### INFORMATION PROVIDED
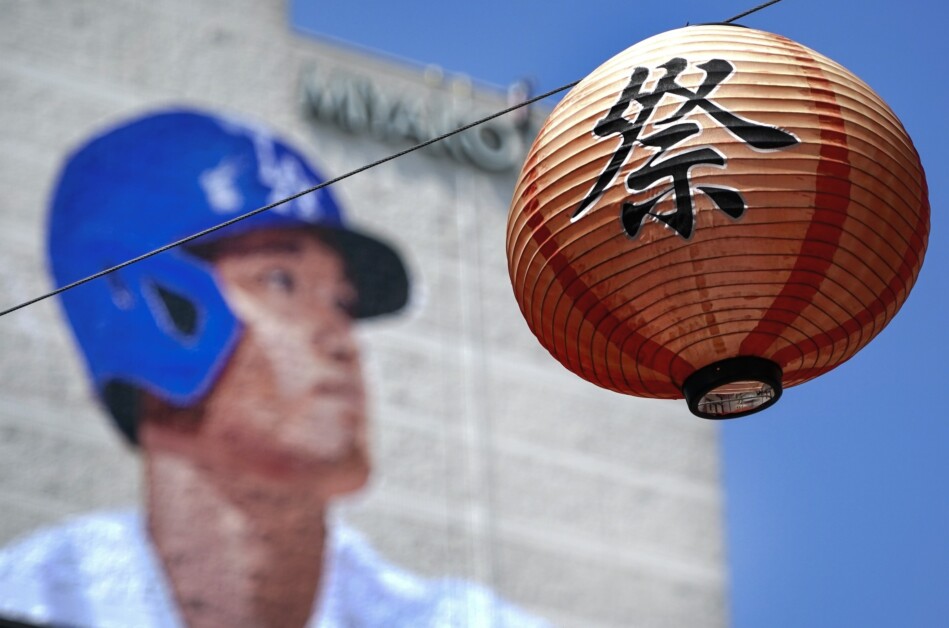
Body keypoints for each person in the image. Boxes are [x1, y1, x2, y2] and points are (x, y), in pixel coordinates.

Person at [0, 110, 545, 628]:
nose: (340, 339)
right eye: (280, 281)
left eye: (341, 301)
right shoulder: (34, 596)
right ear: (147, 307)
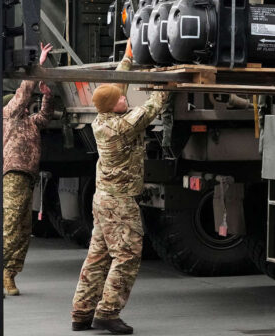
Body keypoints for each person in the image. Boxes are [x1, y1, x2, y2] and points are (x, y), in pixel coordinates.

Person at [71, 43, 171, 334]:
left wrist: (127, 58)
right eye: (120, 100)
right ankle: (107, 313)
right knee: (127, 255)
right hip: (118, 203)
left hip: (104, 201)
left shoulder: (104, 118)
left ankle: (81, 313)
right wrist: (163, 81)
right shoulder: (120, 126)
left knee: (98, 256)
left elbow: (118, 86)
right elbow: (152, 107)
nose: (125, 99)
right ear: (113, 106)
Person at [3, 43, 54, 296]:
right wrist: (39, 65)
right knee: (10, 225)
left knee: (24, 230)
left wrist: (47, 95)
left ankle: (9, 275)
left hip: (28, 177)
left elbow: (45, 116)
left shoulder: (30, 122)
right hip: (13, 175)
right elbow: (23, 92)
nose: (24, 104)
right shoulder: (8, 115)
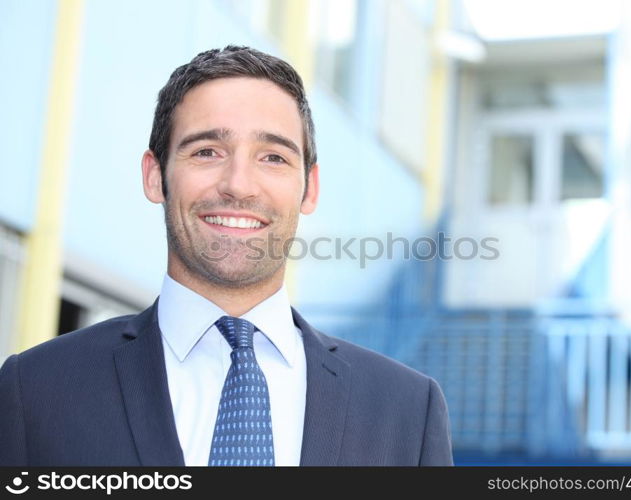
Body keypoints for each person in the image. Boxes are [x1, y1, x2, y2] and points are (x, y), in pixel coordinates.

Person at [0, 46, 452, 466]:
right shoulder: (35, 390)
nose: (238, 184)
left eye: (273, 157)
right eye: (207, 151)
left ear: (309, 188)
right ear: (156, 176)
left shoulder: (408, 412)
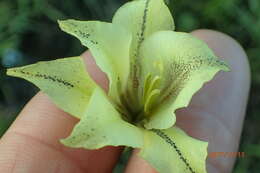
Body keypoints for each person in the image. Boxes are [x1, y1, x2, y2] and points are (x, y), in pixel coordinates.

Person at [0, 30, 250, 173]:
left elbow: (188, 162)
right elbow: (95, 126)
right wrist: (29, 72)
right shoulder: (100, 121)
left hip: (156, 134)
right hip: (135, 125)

### TO DO
Please quote exactly the run of lines that starts the entries and ends at the line containing "left wrist: (47, 95)", leaving out every picture.

### EXPECTED OUTPUT
Body keypoints for each person in the image. Boxes are [x1, y1, x2, y2] and points are (x, y), in pixel coordinates.

Person at [0, 110, 545, 628]:
nose: (340, 339)
right eye: (280, 281)
left eye: (341, 301)
right shoulder: (34, 596)
right ear: (147, 307)
Body keypoints for each person in the image. Boxes are [x1, y1, x2, y2] and points are (x, y), in pixel coordinates.

Person at [71, 43, 171, 334]:
left wrist: (127, 58)
right eye: (120, 100)
right ankle: (107, 313)
right knee: (127, 255)
right hip: (118, 203)
left hip: (104, 201)
left shoulder: (104, 118)
left ankle: (81, 313)
right wrist: (163, 81)
right shoulder: (120, 126)
left knee: (98, 256)
left elbow: (118, 86)
right elbow: (152, 107)
nose: (125, 99)
right ear: (113, 106)
Person at [3, 43, 54, 296]:
right wrist: (39, 65)
right knee: (10, 225)
left knee: (24, 230)
left wrist: (47, 95)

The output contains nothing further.